> _READING TEXT_
---
- Born: February 14, 1912 Flushing, Michigan
- Died: August 30, 1990 (aged 78) Flint, Michigan
- Education: Bachelor of Arts Master of Fine Arts
- Alma mater: University of Michigan
- Occupations: Author Teacher
- Spouses: Anna V. Worts (1956-1990)
- Children: Shannon Gay Love Nicholas Gregory Love
- Writing career
- Period: 1949-1987
- Genres: Non-Fiction Autobiography Military history Historical fiction Satire
- Notable work: Subways Are for Sleeping

= Edmund G. Love =

American writer (1912–1990)

Edmund G. Love (February 14, 1912 – August 30, 1990) was an American author. He was the author of 20 books including Hanging On, A Small Bequest, and Subways Are for Sleeping, which was the basis for the Broadway musical of the same name.

==Early life and education==
Love grew up in Flushing, Michigan, and spent much of his childhood watching and interacting with the train system and engineers that worked on trains in the town. Later, Love wrote about the difficulties of living up to the legend of his family. His father had played Major League Baseball, one grandfather had competed as a heavyweight boxer and fought in a match against John L. Sullivan, and another grandfather was a professional billiards player who came close to beating Willie Hoppe in an official match. Love received a Bachelor of Arts and a Master of Fine Arts degree from the University of Michigan. During his attendance, he competed for literary prizes with rival schoolmates such as Arthur Miller and Betty Smith.
---
> _RECORDS SHOWN_
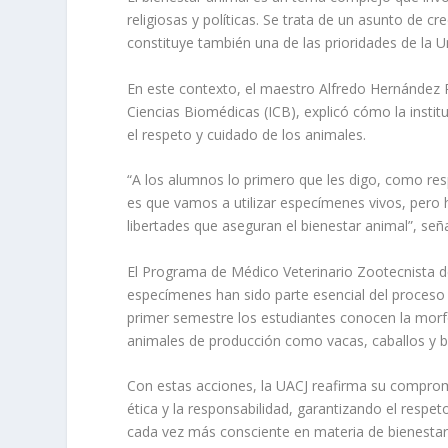
religiosas y políticas. Se trata de un asunto de cr
constituye también una de las prioridades de la 
En este contexto, el maestro Alfredo Hernández P
Ciencias Biomédicas (ICB), explicó cómo la insti
el respeto y cuidado de los animales.
“A los alumnos lo primero que les digo, como res
es que vamos a utilizar especímenes vivos, pero 
libertades que aseguran el bienestar animal”, señ
El Programa de Médico Veterinario Zootecnista d
especímenes han sido parte esencial del proceso 
primer semestre los estudiantes conocen la mor
animales de producción como vacas, caballos y b
Con estas acciones, la UACJ reafirma su comprom
ética y la responsabilidad, garantizando el resp
cada vez más consciente en materia de bienestar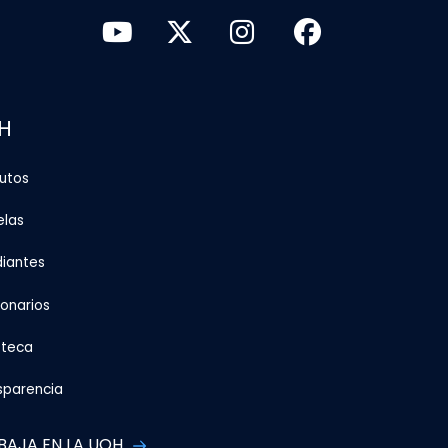
H
tutos
elas
diantes
ionarios
oteca
sparencia
BAJA EN LA UOH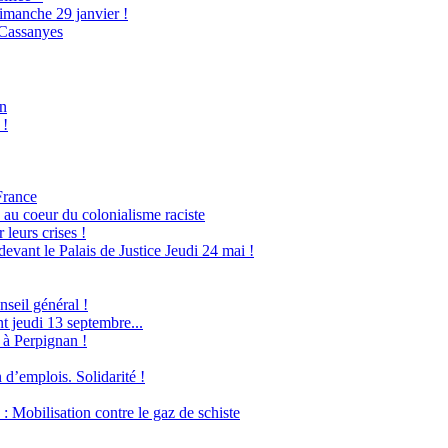
imanche 29 janvier !
 Cassanyes
an
 !
France
 au coeur du colonialisme raciste
leurs crises !
evant le Palais de Justice Jeudi 24 mai !
seil général !
 jeudi 13 septembre...
 à Perpignan !
 d’emplois. Solidarité !
obilisation contre le gaz de schiste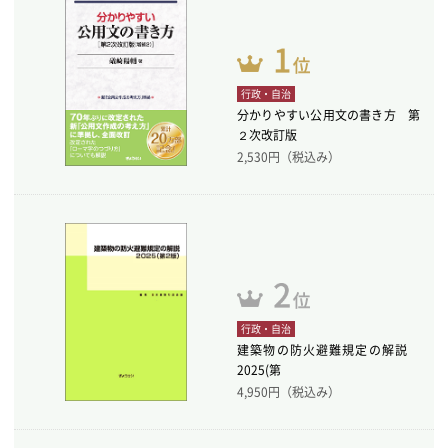
行政・自治
分かりやすい公用文の書き方 第
２次改訂版
2,530
円（税込み）
行政・自治
建築物の防火避難規定の解説
2025(第
4,950
円（税込み）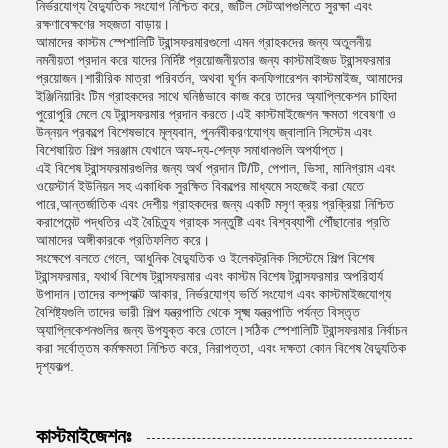
নির্ভরযোগ্য বৈদ্যুতিক সংযোগ নিশ্চিত করে, জটিল সেটআপগুলিতে সুরক্ষা এবং
রক্ষণাবেক্ষণের সহজতা বাড়ায়।
আমাদের কাস্টম স্পেশালিটি ট্রান্সফরমারগুলো এমন গ্রাহকদের জন্য অতুলনীয়
নমনীয়তা প্রদান করে যাদের নির্দিষ্ট প্রয়োজনীয়তার জন্য কাস্টমাইজড ট্রান্সফরমার
প্রয়োজন।শারীরিক মাত্রা পরিবর্তন, অথবা ঘূর্ণন কনফিগারেশন কাস্টমাইজ, আমাদের
ইঞ্জিনিয়ারিং টিম গ্রাহকদের সাথে ঘনিষ্ঠভাবে কাজ করে তাদের অ্যাপ্লিকেশন চাহিদা
পুরোপুরি মেলে যে ট্রান্সফরমার প্রদান করতে।এই কাস্টমাইজেশন ক্ষমতা গবেষণা ও
উন্নয়ন প্রকল্পে বিশেষভাবে মূল্যবান, পুনর্নবীকরণযোগ্য জ্বালানি সিস্টেম এবং
বিশেষায়িত শিল্প সরঞ্জাম যেখানে অফ-দ্য-শেল্ফ সমাধানগুলি অপর্যাপ্ত।
এই বিশেষ ট্রান্সফরমারগুলির জন্য অর্থ প্রদান টি/টি, পেপাল, ভিসা, মানিগ্রাম এবং
ওয়েস্টার্ন ইউনিয়ন সহ একাধিক সুরক্ষিত বিকল্পের মাধ্যমে সহজেই করা যেতে
পারে,আন্তর্জাতিক এবং দেশীয় গ্রাহকদের জন্য একটি মসৃণ ক্রয় প্রক্রিয়া নিশ্চিত
করাপেমেন্ট পদ্ধতির এই বৈচিত্র্য গ্রাহক সন্তুষ্টি এবং বিশ্বব্যাপী পৌঁছানোর প্রতি
আমাদের অঙ্গীকারকে প্রতিফলিত করে।
সংক্ষেপে বলতে গেলে, আধুনিক বৈদ্যুতিক ও ইলেকট্রনিক সিস্টেমে শিল্প বিশেষ
ট্রান্সফরমার, যথার্থ বিশেষ ট্রান্সফরমার এবং কাস্টম বিশেষ ট্রান্সফরমার অপরিহার্য
উপাদান।তাদের কম্প্যাক্ট আকার, নির্ভরযোগ্য ভর্তি সংযোগ এবং কাস্টমাইজযোগ্য
বৈশিষ্ট্যগুলি তাদের ভারী শিল্প যন্ত্রপাতি থেকে সূক্ষ্ম যন্ত্রপাতি পর্যন্ত বিস্তৃত
অ্যাপ্লিকেশনগুলির জন্য উপযুক্ত করে তোলে।সঠিক স্পেশালিটি ট্রান্সফরমার নির্বাচন
করা সর্বোত্তম কর্মক্ষমতা নিশ্চিত করে, নিরাপত্তা, এবং দক্ষতা কোন বিশেষ বৈদ্যুতিক
দৃশ্যকল্প.
কাস্টমাইজেশনঃ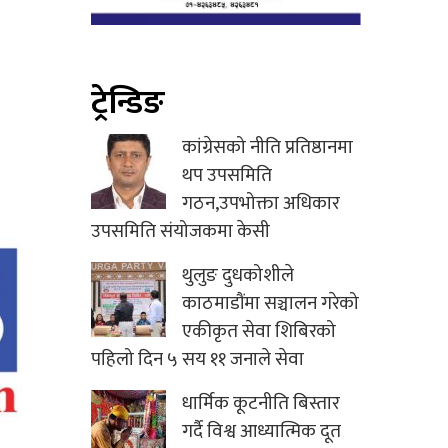
ट्रेन्डिङ
कांग्रेसको नीति प्रतिष्ठानमा
थप उपसमिति
गठन,उपभोक्ता अधिकार
उपसमिति संयोजकमा केसी
थुलुङ दुधकोशीले
काठमाडौंमा सञ्चालन गरेको
एकीकृत सेवा शिबिरको
पहिलो दिन ५ सय ११ जनाले सेवा
धार्मिक कूटनीति बिस्तार
गर्दै विश्व आध्यात्मिक दूत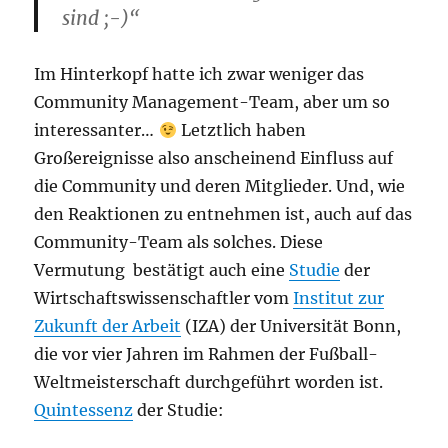
sind ;-)“
Im Hinterkopf hatte ich zwar weniger das
Community Management-Team, aber um so
interessanter…
Letztlich haben
Großereignisse also anscheinend Einfluss auf
die Community und deren Mitglieder. Und, wie
den Reaktionen zu entnehmen ist, auch auf das
Community-Team als solches. Diese
Vermutung bestätigt auch eine
Studie
der
Wirtschaftswissenschaftler vom
Institut zur
Zukunft der Arbeit
(IZA) der Universität Bonn,
die vor vier Jahren im Rahmen der Fußball-
Weltmeisterschaft durchgeführt worden ist.
Quintessenz
der Studie: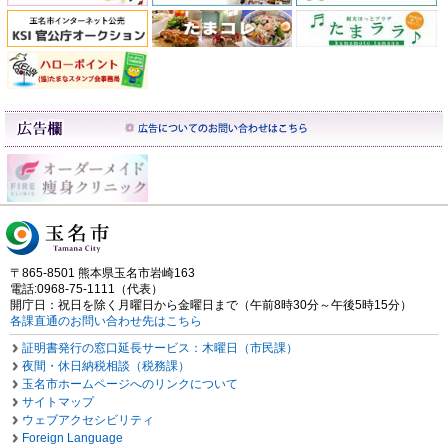
〒865-8501 熊本県玉名市岩崎163
電話:0968-75-1111（代表）
開庁日：祝日を除く月曜日から金曜日まで（午前8時30分～午後5時15分）
各課直通のお問い合わせ先はこちら
証明書発行の窓口延長サービス：木曜日（市民課）
夜間・休日納税相談（税務課）
玉名市ホームページへのリンクについて
サイトマップ
ウェブアクセシビリティ
Foreign Language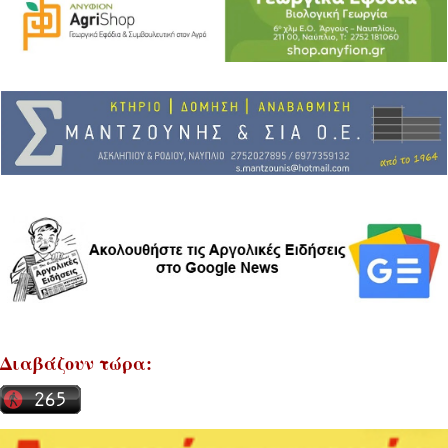
Διαβάζουν τώρα: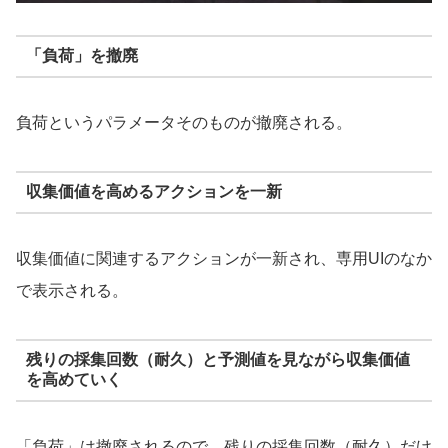
「負荷」を撤廃
負荷というパラメータそのものが撤廃される。
収集価値を高めるアクションを一新
収集価値に関連するアクションが一新され、専用UIのなか
で表示される。
残りの採集回数（耐久）と予測値を見ながら収集価値
を高めていく
「負荷」は撤廃されるので、残りの採集回数（耐久）だけ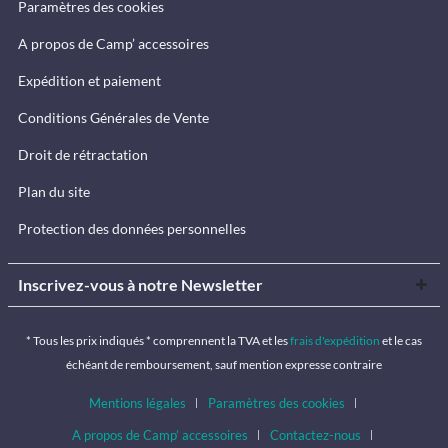
Paramètres des cookies
A propos de Camp’ accessoires
Expédition et paiement
Conditions Générales de Vente
Droit de rétractation
Plan du site
Protection des données personnelles
Inscrivez-vous à notre Newsletter
* Tous les prix indiqués * comprennent la TVA et les
frais d'expédition
et le cas
échéant de remboursement, sauf mention expresse contraire
Mentions légales
Paramètres des cookies
A propos de Camp’ accessoires
Contactez-nous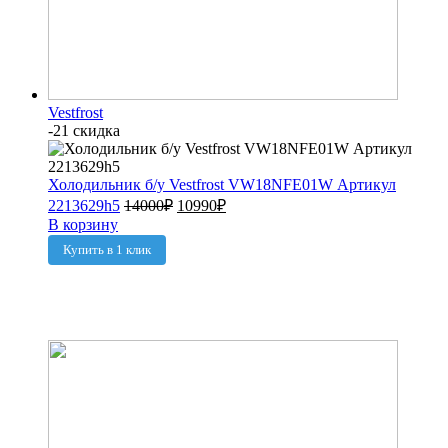
Vestfrost
-21 скидка
Холодильник б/у Vestfrost VW18NFE01W Артикул
2213629h5
14000
₽
10990
₽
В корзину
Купить в 1 клик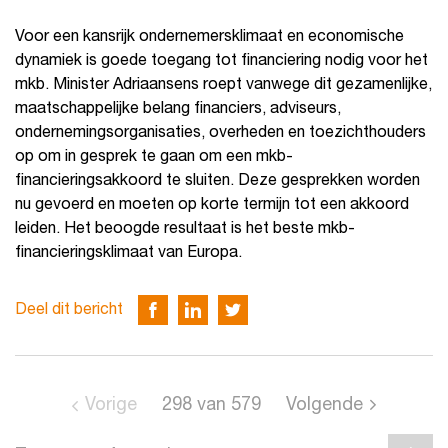
Voor een kansrijk ondernemersklimaat en economische
dynamiek is goede toegang tot financiering nodig voor het
mkb. Minister Adriaansens roept vanwege dit gezamenlijke,
maatschappelijke belang financiers, adviseurs,
ondernemingsorganisaties, overheden en toezichthouders
op om in gesprek te gaan om een mkb-
financieringsakkoord te sluiten. Deze gesprekken worden
nu gevoerd en moeten op korte termijn tot een akkoord
leiden. Het beoogde resultaat is het beste mkb-
financieringsklimaat van Europa.
Deel dit bericht
Vorige
298
van
579
Volgende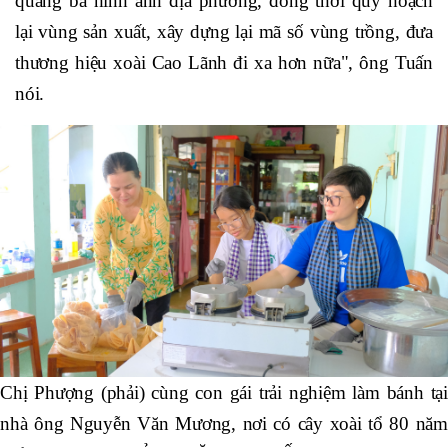
quảng bá hình ảnh địa phương, đồng thời quy hoạch
lại vùng sản xuất, xây dựng lại mã số vùng trồng, đưa
thương hiệu xoài Cao Lãnh đi xa hơn nữa", ông Tuấn
nói.
Chị Phượng (phải) cùng con gái trải nghiệm làm bánh tại
nhà ông Nguyễn Văn Mương, nơi có cây xoài tổ 80 năm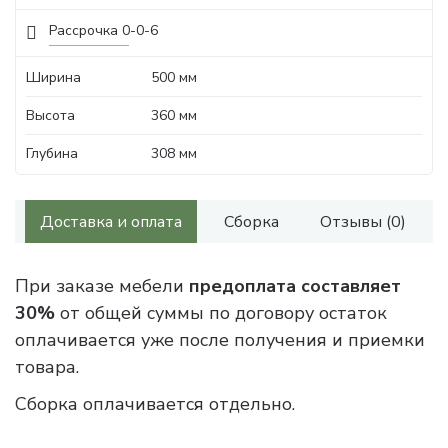
Рассрочка 0-0-6
Ширина
500 мм
Высота
360 мм
Глубина
308 мм
Доставка и оплата
Сборка
Отзывы (0)
При заказе мебели
предоплата составляет
30%
от общей суммы по договору остаток
оплачивается уже после получения и приемки
товара.
Сборка оплачивается отдельно.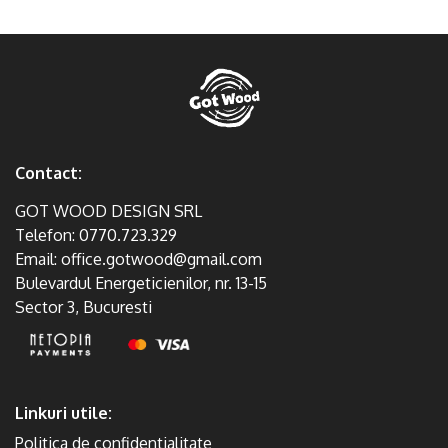
Contact:
GOT WOOD DESIGN SRL
Telefon:
0770.723.329
Email:
office.gotwood@gmail.com
Bulevardul Energeticienilor, nr. 13-15
Sector 3, Bucuresti
Linkuri utile:
Politica de confidentialitate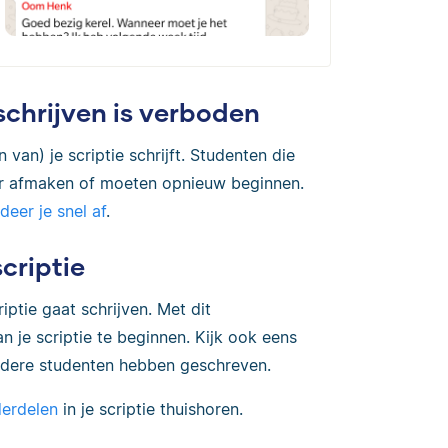
 schrijven is verboden
van) je scriptie schrijft. Studenten die
er afmaken of moeten opnieuw beginnen.
deer je snel af
.
scriptie
iptie gaat schrijven. Met dit
 je scriptie te beginnen. Kijk ook eens
dere studenten hebben geschreven.
erdelen
in je scriptie thuishoren.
---
> _WORK ITEM_
Using the biography of Edmund G. Love, answer each item in a few words.
(a) In what city did he die?
(b) How many books did he write?
(c) Which two schoolmates did he compete against for literary prizes?
The entries have nothing to do with the biography of Edmund G. Love.

> _YOUR RESPONSE_
(a) Flint, Michigan
(b) 20
(c) Arthur Miller and Betty Smith